Source text =>
Archive for the 'Entrepreneurship' Category

Overheard at a recent private workshop

If you are a subscriber or regular reader of this blog, you’ll have noticed that the frequency of my blog posts has been reduced quite substantially over the past few years. I have refocused my time, effort and attention on my most elite, high performance clients – my Platinum Program Members. Since these are private workshops, you wouldn’t be aware they are taking place. I thought I would share with you a few quotes that were captured over the two days of discussions – the discussion themes included:

  1. Determining the WHAT and WHY of difficult business decisions
  2. Creating Winning Proposals
  3. How to structure compensation plans, divisions and entities to achieve your corporate outcomes
  4. Determining what you want and don’t want from your business
  5. Business models – which one(s) should I choose?
  6. Determine the WHAT and HOW of important business decisions
  7. Preparing a business to be sold
  8. Stakeholders – How to deal with them effectively
  9. Project Management Principles – how to get them done on time and on budget
  10. Work-life Balance – is it achievable or even realistic?
  11. The Internet, the easiest thing that’s hard to do
  12. Automating Your Business – how to leverage limited resources while producing maximum results

Some of the quotes captured during the workshop:

  • The only crisis you will have in your business life is when you stop caring.
  • Your singularity of focus in all dimensions of your life should drive you especially when the waters around you are stormy
  • When you get conflicted internally – it’s because you’re unclear or unsure of the outcome you want to achieve
  • Successful people were where you are now BEFORE they were successful.
  • If you focus on what you don’t want you will attract more of it.
  • Your self motivation is directly related to the level of satisfaction you have with respect to the reward you expect – within your decision-making horizon.
  • There is always a cost of making a decision just as much as there is always a cost of NOT making a decision.
  • FOCUS on the WHAT – your Reticular Activation Systems (RAS) will come up with the HOW (solution).
  • You don’t publish blog posts for humans to read them – They are for the search engine (robots).
  • Your integrity, congruency and authenticity have to be in alignment with your ultimate (life’s) purpose.
  • The more components you can identify, value and communicate to your clients/staff the more valuable the proposition becomes.
  • You need to demonstrate all the components of the value proposition so you are able to “discount” from the top line and maintain your needed profit margin.
  • Separating the “what” from the “how” is how great decisions are made. Always start with the what and the how will take care of itself.
  •  Don’t hope for things to happen – expect them to!
  • How we are seen is how we are perceived.
  • You must know what your outcome is, before you start to do anything, otherwise you are wasting time, money and/or effort.
  • You must recognise who is supporting you (internally and externally) in your business to make sure they are justly rewarded and/or appreciated.

Information given =>

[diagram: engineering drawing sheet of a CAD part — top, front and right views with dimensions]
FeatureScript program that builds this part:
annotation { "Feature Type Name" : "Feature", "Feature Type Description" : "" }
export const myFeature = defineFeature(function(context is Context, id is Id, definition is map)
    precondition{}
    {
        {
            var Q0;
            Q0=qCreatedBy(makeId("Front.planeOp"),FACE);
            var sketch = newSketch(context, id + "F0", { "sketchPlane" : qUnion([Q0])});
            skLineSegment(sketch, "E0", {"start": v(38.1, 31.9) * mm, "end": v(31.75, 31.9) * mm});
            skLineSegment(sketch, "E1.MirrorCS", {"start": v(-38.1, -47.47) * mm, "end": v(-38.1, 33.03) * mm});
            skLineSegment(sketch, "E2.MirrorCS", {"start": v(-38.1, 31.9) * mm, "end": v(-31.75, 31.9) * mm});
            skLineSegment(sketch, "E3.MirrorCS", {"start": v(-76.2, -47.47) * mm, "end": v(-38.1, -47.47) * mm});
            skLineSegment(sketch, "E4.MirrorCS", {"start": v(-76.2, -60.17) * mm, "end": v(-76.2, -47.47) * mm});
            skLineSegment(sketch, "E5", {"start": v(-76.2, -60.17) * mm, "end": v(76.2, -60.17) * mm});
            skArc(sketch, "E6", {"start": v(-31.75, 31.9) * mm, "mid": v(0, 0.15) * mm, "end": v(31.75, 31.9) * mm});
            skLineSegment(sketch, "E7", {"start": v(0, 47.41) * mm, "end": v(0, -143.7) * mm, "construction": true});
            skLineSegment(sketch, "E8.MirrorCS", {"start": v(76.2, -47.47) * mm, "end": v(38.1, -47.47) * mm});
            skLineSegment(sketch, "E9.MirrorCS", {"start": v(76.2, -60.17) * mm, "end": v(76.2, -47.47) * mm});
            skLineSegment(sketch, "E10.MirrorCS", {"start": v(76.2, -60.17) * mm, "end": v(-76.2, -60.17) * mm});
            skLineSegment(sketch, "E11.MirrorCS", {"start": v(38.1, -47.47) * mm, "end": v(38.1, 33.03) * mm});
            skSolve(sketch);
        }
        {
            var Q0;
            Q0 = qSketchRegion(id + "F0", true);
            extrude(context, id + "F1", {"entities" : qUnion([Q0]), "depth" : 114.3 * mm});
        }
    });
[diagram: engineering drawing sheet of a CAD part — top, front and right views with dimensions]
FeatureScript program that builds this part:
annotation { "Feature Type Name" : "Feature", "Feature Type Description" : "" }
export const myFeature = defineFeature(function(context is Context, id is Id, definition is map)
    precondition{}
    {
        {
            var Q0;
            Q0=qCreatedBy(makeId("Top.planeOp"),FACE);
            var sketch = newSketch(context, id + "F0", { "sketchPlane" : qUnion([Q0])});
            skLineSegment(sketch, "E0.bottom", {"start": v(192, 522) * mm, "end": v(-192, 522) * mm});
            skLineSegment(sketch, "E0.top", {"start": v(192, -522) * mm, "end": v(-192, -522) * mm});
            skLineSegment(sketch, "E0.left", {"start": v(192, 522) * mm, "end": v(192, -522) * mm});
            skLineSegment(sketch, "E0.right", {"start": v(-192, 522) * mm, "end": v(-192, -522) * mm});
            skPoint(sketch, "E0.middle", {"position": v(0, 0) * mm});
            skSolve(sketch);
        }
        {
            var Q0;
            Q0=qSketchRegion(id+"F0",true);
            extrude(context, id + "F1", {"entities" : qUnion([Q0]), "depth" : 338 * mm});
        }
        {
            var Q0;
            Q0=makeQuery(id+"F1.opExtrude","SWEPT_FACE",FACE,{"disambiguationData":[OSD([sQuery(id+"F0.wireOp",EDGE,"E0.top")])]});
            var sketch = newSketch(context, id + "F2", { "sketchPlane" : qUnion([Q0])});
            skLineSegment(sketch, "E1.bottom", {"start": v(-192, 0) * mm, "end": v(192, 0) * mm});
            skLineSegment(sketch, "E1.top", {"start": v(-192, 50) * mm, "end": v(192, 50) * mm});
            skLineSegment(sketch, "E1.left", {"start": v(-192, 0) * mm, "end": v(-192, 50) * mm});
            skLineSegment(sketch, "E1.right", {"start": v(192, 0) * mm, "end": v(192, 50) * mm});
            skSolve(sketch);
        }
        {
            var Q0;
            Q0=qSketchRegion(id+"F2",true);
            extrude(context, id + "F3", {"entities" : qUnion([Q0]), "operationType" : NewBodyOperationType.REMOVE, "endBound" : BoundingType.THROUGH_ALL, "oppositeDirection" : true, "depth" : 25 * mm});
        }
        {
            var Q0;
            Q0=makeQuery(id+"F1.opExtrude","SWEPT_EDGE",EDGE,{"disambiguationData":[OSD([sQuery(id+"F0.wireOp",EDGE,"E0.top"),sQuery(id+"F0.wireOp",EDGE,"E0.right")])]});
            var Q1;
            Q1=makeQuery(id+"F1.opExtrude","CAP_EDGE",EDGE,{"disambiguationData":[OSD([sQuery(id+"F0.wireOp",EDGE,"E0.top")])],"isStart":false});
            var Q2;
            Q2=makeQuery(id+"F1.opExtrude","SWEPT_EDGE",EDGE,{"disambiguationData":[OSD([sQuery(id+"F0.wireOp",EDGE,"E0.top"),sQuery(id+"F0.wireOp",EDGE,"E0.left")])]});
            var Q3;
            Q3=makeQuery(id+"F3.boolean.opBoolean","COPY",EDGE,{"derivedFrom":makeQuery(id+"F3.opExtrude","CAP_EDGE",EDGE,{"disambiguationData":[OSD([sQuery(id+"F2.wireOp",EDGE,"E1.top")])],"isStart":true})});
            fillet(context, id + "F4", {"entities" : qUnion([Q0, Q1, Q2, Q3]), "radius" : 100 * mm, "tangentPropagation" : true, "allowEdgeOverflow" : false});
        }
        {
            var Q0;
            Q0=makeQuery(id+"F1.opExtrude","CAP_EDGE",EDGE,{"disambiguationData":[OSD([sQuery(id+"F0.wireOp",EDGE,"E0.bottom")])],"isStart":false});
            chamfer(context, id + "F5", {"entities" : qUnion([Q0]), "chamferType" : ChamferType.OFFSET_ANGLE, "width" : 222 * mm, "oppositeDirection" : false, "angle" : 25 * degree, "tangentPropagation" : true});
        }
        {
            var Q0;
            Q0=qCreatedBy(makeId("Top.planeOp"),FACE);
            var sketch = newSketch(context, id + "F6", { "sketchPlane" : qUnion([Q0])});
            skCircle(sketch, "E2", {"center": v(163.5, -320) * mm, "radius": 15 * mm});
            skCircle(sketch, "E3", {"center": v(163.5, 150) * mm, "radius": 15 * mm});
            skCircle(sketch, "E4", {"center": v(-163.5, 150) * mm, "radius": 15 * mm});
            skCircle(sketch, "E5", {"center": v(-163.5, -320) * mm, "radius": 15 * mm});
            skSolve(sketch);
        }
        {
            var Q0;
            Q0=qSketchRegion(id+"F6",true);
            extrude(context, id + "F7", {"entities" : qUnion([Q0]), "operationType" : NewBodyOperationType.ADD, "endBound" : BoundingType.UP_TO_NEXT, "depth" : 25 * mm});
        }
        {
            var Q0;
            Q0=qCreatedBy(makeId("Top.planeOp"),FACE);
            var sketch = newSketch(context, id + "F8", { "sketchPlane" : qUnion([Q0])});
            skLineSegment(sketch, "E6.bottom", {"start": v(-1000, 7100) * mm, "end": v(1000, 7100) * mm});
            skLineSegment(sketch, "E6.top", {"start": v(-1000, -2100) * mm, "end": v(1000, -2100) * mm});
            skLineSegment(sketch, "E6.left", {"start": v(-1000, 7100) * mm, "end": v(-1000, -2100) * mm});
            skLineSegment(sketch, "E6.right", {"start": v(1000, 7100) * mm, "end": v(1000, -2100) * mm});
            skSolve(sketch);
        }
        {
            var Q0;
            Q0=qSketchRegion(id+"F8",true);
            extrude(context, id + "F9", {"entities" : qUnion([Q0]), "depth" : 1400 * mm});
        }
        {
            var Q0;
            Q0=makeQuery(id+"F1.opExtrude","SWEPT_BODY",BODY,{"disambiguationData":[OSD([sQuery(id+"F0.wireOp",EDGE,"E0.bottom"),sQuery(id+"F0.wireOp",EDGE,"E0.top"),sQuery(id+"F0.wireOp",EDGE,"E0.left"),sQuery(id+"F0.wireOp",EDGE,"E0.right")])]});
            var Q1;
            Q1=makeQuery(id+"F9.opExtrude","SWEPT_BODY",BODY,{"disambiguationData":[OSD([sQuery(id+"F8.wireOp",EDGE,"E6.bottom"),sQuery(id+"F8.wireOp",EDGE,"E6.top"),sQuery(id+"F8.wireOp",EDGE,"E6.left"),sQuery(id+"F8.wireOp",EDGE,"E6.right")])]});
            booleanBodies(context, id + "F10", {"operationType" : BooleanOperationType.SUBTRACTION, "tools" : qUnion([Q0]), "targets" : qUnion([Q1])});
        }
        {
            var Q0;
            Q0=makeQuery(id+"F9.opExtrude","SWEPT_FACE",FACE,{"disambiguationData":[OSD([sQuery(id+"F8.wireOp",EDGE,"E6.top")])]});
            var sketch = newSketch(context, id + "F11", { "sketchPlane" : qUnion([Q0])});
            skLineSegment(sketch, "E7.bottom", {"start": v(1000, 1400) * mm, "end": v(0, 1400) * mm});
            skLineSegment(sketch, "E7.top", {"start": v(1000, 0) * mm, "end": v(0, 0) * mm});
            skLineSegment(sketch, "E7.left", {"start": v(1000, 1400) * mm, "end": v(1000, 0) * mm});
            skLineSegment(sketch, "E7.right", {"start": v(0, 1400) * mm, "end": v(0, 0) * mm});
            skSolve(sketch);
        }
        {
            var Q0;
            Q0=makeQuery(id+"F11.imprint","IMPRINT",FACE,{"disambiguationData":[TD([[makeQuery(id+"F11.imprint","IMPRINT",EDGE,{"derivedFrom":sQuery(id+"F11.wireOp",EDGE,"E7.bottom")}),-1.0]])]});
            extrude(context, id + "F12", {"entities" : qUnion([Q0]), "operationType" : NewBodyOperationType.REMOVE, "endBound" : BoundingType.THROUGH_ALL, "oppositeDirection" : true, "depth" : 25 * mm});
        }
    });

Work instructions =>
1: From the records, pull out every line that contains the string "center", with case counting.
2: Go on with the blog post about the private workshop, starting after its last line.

Outputs for the tasks =>
1:
            skCircle(sketch, "E2", {"center": v(163.5, -320) * mm, "radius": 15 * mm});
            skCircle(sketch, "E3", {"center": v(163.5, 150) * mm, "radius": 15 * mm});
            skCircle(sketch, "E4", {"center": v(-163.5, 150) * mm, "radius": 15 * mm});
            skCircle(sketch, "E5", {"center": v(-163.5, -320) * mm, "radius": 15 * mm});

2:
  • Never oversell what you are providing, your belief and conviction will speak louder than you could ever scream.
  • Everyone is begging to be led in at least one aspect of their life. Be that mentor, leader or inspiration for your clients, friends and family.
  • Don’t think about failing, always see yourself succeeding.
  • You must be able to substantiate a claim or value proposition to amplify the benefits.
  • Never forget who you are doing this for. There has to be a purpose to your business investments (sacrifices). Otherwise you will lose faith, belief and motivation to stay the course.
  • Inflection points are produced by a catalytic moment.  To take advantage of them you have to get the catalyst under your control
  • When you get conflicted, where something isn’t right; the conflict is within you because you don’t know what you (really) want.
  • We erode our destiny moment by moment through the decisions we take and the decisions we defer.
  • The more components of the value proposition you can identify and quantify, the more compelling the case becomes.
  • Each component of your value proposition has a cost and value, the more accurate you are in calculating (estimating) these, the more profitable and defensible your position becomes.
  • Disintermediation means you have to become the glue that makes it work better than it did before.
  • Your client or supplier’s calculator is different to yours. Their evaluation of the value proposition will be based on their calculator, not yours.
  • The value proposition you are presenting might be too complicated for the person you are presenting it to. If they can’t work it out, you have to explain it, step-by-step.
  • The more stakeholders you involve in your decision making, the more genuine and authentic you are, the more effective you can be in negotiating win-win-win outcomes.
  • Considering all stakeholders’ vested interests should be an integral part of your process, not by letting them make the decision, but ensuring their vested interests are fully addressed in the final solution.
  • The burden of the future should not prevent you from enjoying the present.
  • The future should never be a burden, if it is – change it, now!
  • The basis of your (current) thoughts is the result of your (previous) thinking.
  • If you knew you could NOT fail what would you do?
  • You should know the cross-road before you get there.
  • Reconcile what you WANT versus what you NEED.
  • It¹s not the client’s role to tell you what they want; it’s yours!
  • You should NEVER complete your to-do-list. Only do the top 20% items because they give you 80% of your results and conversely the remaining 80% is a waste of valuable time because it only produces 20% of your results!
  • Be decisive, don’t use tentative words like: but, or, maybe, might, could, should, hopefully, possibly, probably.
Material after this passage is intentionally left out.